* AIM OF THE TASK: Tally the lines in the listing below that contain the word "dumneavoastră", treating case as significant, and reply with only the number.

* SOURCE DATA:

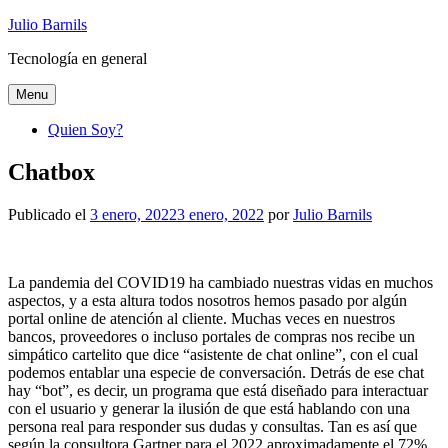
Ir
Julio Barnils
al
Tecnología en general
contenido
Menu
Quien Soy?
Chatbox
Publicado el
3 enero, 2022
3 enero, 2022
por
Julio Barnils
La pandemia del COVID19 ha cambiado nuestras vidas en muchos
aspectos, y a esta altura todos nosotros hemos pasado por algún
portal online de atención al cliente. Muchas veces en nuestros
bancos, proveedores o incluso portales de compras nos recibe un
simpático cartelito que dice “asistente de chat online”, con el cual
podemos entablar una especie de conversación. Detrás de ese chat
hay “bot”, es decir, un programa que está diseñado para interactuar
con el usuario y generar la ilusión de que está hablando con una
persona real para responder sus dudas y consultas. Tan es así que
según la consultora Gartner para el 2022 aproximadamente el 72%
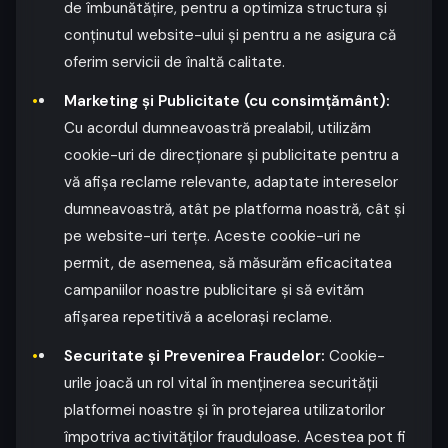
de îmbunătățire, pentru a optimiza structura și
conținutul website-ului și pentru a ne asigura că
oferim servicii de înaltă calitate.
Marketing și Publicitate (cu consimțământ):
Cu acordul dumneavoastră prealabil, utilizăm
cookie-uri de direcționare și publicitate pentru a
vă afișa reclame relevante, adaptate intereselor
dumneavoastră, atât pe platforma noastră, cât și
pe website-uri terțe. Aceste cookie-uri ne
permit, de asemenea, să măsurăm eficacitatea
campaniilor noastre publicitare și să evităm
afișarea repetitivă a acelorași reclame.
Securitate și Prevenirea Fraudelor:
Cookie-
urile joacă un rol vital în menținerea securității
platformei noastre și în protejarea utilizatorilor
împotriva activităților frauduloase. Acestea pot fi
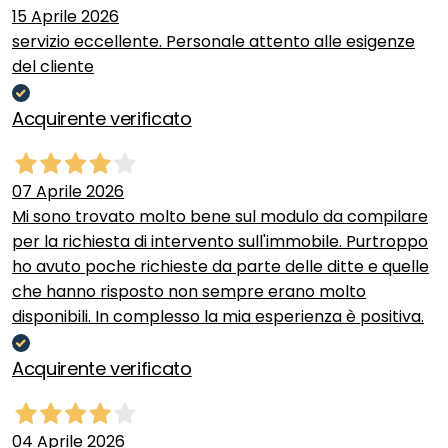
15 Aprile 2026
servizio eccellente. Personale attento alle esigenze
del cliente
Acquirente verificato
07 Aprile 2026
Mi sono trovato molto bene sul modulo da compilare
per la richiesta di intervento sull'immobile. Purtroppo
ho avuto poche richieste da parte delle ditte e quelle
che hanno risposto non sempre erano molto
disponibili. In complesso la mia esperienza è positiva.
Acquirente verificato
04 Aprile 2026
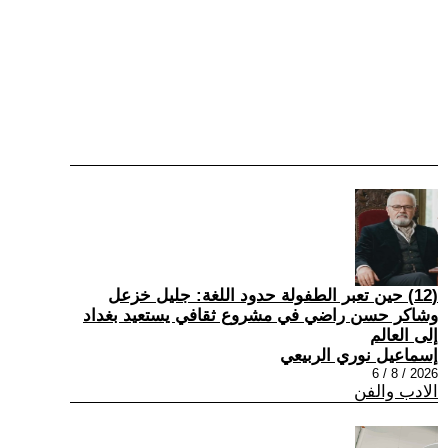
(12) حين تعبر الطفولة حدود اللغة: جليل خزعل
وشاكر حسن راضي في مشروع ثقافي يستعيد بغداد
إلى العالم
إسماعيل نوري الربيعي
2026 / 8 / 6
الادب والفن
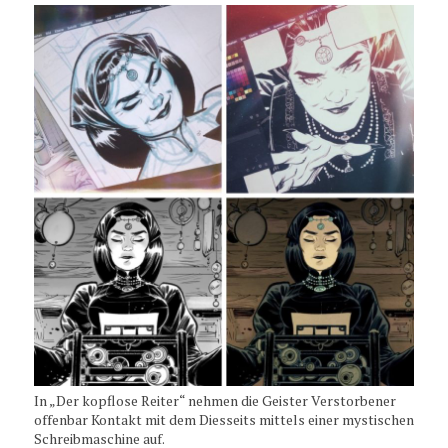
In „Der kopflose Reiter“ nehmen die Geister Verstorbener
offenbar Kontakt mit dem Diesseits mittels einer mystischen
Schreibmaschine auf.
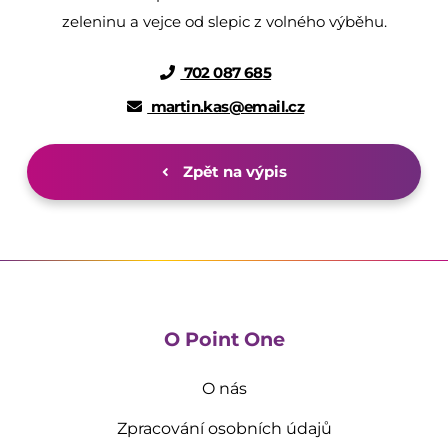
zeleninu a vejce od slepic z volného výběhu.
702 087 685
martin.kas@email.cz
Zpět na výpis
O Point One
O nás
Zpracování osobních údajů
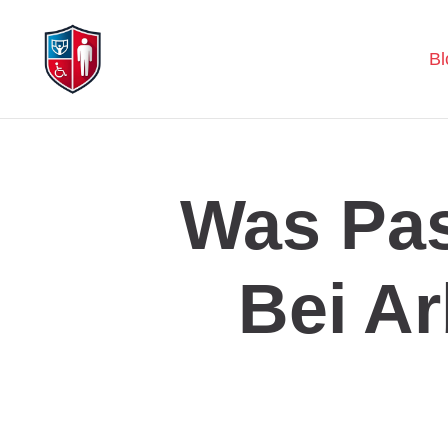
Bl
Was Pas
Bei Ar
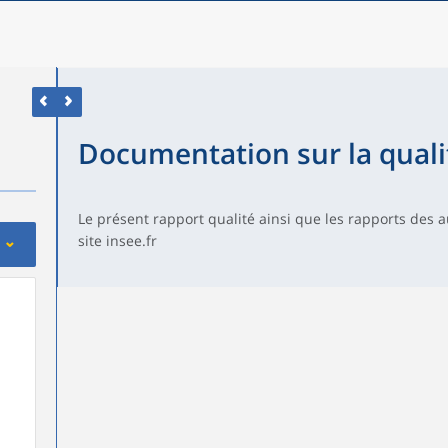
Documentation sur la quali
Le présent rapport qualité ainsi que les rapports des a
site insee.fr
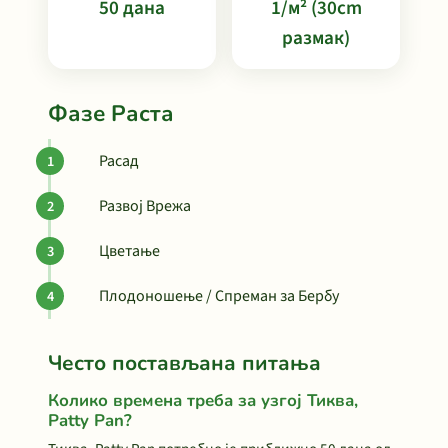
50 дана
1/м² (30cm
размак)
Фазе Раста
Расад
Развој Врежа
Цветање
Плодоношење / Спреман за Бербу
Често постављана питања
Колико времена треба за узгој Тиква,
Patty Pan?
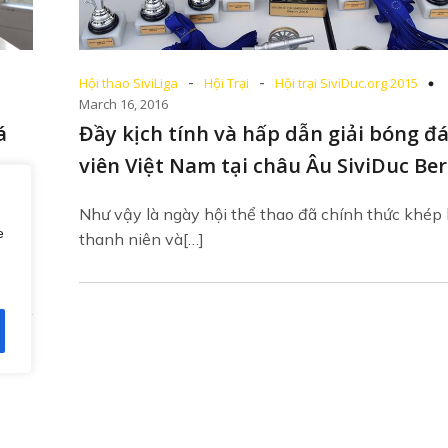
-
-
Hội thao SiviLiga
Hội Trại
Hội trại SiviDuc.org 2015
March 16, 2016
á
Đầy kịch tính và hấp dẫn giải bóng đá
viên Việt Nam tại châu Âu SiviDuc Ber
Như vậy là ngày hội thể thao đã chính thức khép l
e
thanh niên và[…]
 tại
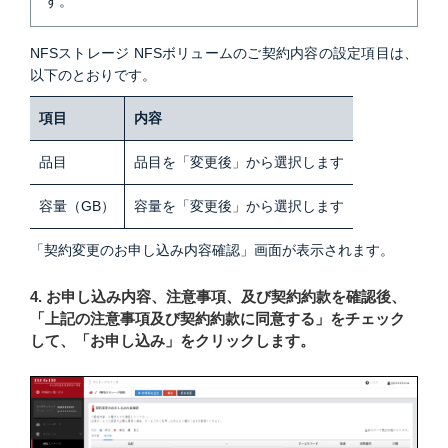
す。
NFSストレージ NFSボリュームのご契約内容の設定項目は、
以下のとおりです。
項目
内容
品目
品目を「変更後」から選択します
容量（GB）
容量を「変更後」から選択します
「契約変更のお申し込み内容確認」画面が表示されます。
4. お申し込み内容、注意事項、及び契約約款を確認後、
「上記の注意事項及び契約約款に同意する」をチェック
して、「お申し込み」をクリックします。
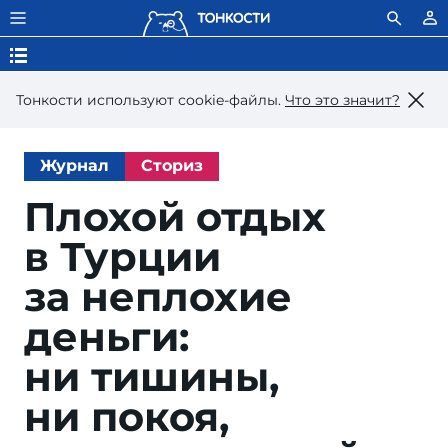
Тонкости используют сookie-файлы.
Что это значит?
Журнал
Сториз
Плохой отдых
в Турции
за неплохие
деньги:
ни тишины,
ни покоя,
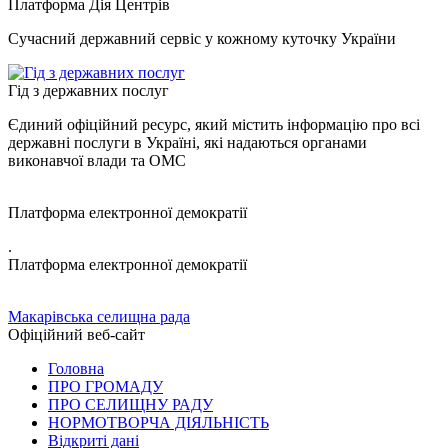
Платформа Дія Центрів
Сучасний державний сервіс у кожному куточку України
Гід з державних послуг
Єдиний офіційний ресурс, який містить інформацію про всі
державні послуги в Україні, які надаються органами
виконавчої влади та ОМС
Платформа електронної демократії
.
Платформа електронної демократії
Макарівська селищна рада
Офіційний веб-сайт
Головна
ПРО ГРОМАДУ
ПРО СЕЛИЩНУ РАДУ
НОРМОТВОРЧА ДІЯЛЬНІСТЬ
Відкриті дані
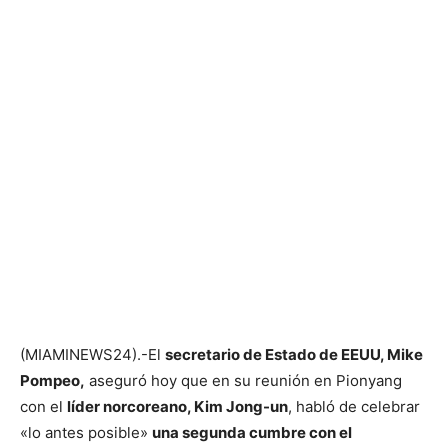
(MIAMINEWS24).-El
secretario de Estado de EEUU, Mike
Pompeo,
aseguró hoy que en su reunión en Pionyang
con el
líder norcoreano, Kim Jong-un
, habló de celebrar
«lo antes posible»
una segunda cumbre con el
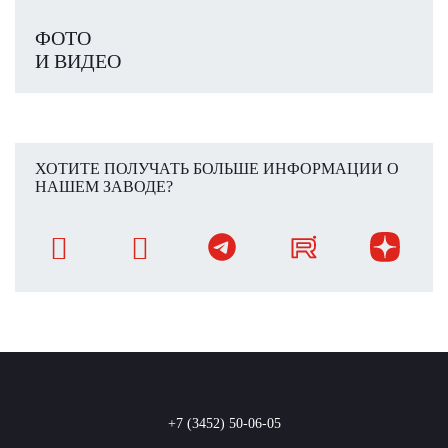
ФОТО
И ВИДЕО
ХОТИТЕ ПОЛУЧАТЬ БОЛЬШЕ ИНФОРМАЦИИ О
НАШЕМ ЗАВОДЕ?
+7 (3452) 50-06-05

* EXERCISE SOLUTION: 2